Le scénario est sans grand intérêt, meilleur que
Uncharted 3 (c’est pas compliqué) mais bien derrière
Uncharted 2.
Il aurait été plus malin de faire de Lara la véritable cible des Solarii après sa rencontre avec Mathias, l’obligeant à fuir l’île pour sa survie. Au lieu de cela le récit se transforme en un banal « sauver la princesse » en changeant juste le sexe du prince. De même toute la partie avec Roth et le père de Lara n’est que survolée alors que c’est bien ça qu’on voulait voir, c’est ça qui devait redéfinir le personnage de Lara Croft.
L’ambiance est un peu mieux gérée grâce à une direction artistique détaillée mais encore une fois les explosions intempestives et les décors qui s’écroulent sous les pieds du personnage alors qu’ils sont censés tenir depuis des siècles n’en finissent pas de nous extirper de l’immersion. Le doublage anglais de Lara est quant à lui particulièrement réussi, et son modèle in-game est véritablement magnifique et possède tous les atours pour devenir une nouvelle icône (je ne serais pas étonné si Square-Enix avait eu son mot à dire sur le design, qui rappelle inconsciemment un
certain personnage maison).
Concernant le multi, c’est du TPS relativement fun car accessible ; mais c’est surtout extrêmement bourrin et pas technique pour un sou. Quand on pense qu’il faut y passer des centaines d’heures pour faire tomber le platine, on se dit que certains on définitivement craqué (les trophées de ce jeu sont de manière générale une horreur, ce qui est fréquent avec les jeux édités par Square-Enix).
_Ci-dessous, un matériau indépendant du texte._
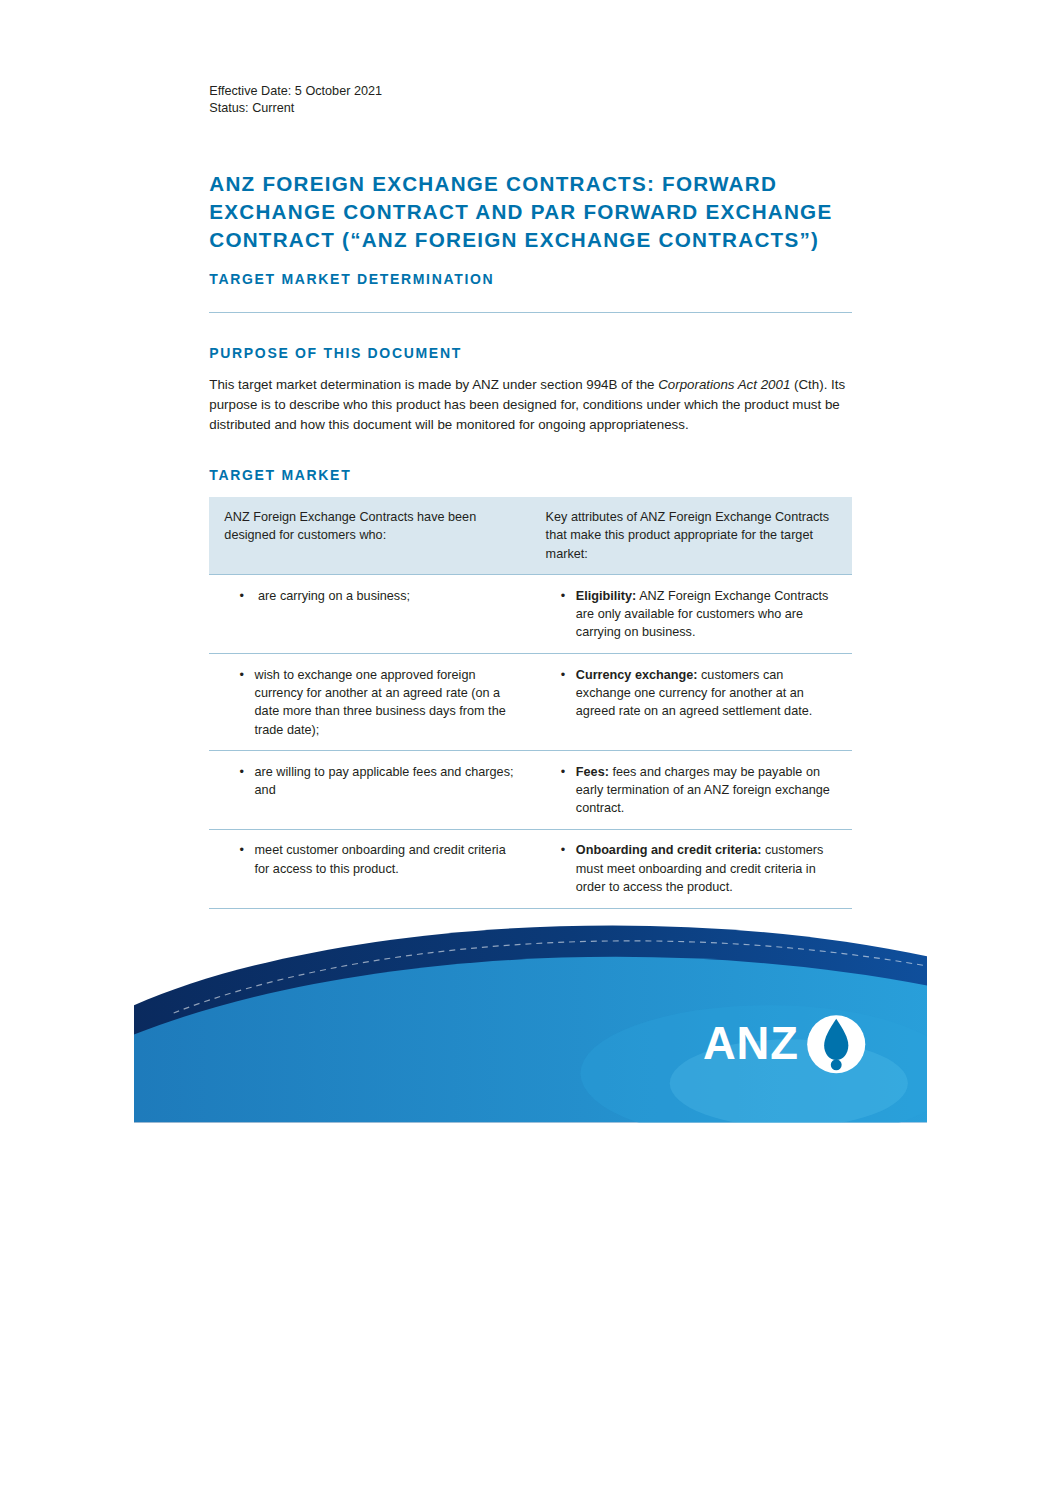Effective Date: 5 October 2021
Status: Current
ANZ Foreign Exchange Contracts: Forward
Exchange Contract and Par Forward Exchange
Contract (“ANZ Foreign Exchange Contracts”)
Target Market Determination
Purpose of this document
This target market determination is made by ANZ under section 994B of the Corporations Act 2001 (Cth). Its purpose is to describe who this product has been designed for, conditions under which the product must be distributed and how this document will be monitored for ongoing appropriateness.
Target market
| ANZ Foreign Exchange Contracts have been designed for customers who: | Key attributes of ANZ Foreign Exchange Contracts that make this product appropriate for the target market: |
| --- | --- |
| are carrying on a business; | Eligibility: ANZ Foreign Exchange Contracts are only available for customers who are carrying on business. |
| wish to exchange one approved foreign currency for another at an agreed rate (on a date more than three business days from the trade date); | Currency exchange: customers can exchange one currency for another at an agreed rate on an agreed settlement date. |
| are willing to pay applicable fees and charges; and | Fees: fees and charges may be payable on early termination of an ANZ foreign exchange contract. |
| meet customer onboarding and credit criteria for access to this product. | Onboarding and credit criteria: customers must meet onboarding and credit criteria in order to access the product. |
ANZ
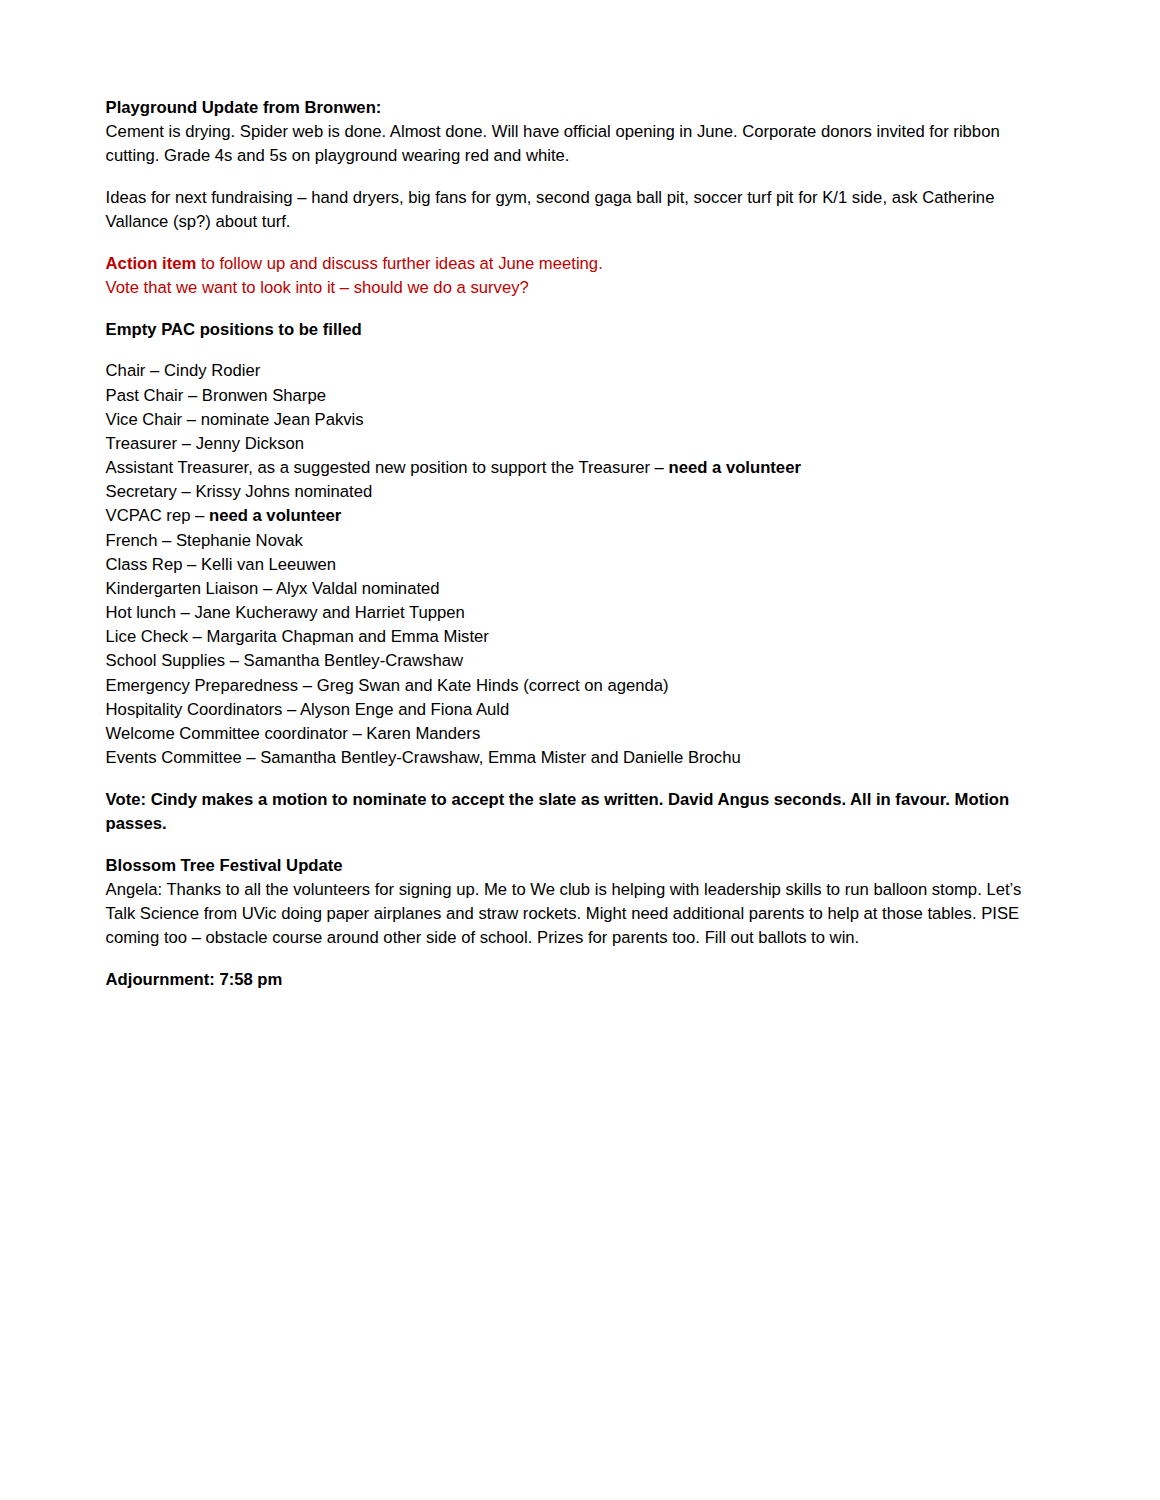Playground Update from Bronwen:
Cement is drying. Spider web is done. Almost done. Will have official opening in June. Corporate donors invited for ribbon cutting. Grade 4s and 5s on playground wearing red and white.
Ideas for next fundraising – hand dryers, big fans for gym, second gaga ball pit, soccer turf pit for K/1 side, ask Catherine Vallance (sp?) about turf.
Action item to follow up and discuss further ideas at June meeting.
Vote that we want to look into it – should we do a survey?
Empty PAC positions to be filled
Chair – Cindy Rodier
Past Chair – Bronwen Sharpe
Vice Chair – nominate Jean Pakvis
Treasurer – Jenny Dickson
Assistant Treasurer, as a suggested new position to support the Treasurer – need a volunteer
Secretary – Krissy Johns nominated
VCPAC rep – need a volunteer
French – Stephanie Novak
Class Rep – Kelli van Leeuwen
Kindergarten Liaison – Alyx Valdal nominated
Hot lunch – Jane Kucherawy and Harriet Tuppen
Lice Check – Margarita Chapman and Emma Mister
School Supplies – Samantha Bentley-Crawshaw
Emergency Preparedness – Greg Swan and Kate Hinds (correct on agenda)
Hospitality Coordinators – Alyson Enge and Fiona Auld
Welcome Committee coordinator – Karen Manders
Events Committee – Samantha Bentley-Crawshaw, Emma Mister and Danielle Brochu
Vote: Cindy makes a motion to nominate to accept the slate as written. David Angus seconds. All in favour. Motion passes.
Blossom Tree Festival Update
Angela: Thanks to all the volunteers for signing up. Me to We club is helping with leadership skills to run balloon stomp. Let’s Talk Science from UVic doing paper airplanes and straw rockets. Might need additional parents to help at those tables. PISE coming too – obstacle course around other side of school. Prizes for parents too. Fill out ballots to win.
Adjournment: 7:58 pm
Je ne m’étonne pas des scores importants de ventes du jeu car rarement un titre ne se sera autant plié en quatre pour bouffer à tous les râteliers et contenter tous les publics ; mais c’est bien à cause de cela que le jeu ne restera pas dans les mémoires, à part si la suite sur next-gen laisse tomber l’esbroufe pour proposer une vraie orientation ludique, si possible plus en raccord avec ce qu’on attend d’une exploratrice de tombeaux. En définitive (édition) le jeu aura deux grandes qualités : la plastique de son héroïne et sa date de sortie. En mars 2013,
Tomb Raider aura évité la comparaison avec
The Last of Us et c’est une humiliation à laquelle il aurait difficilement survécu.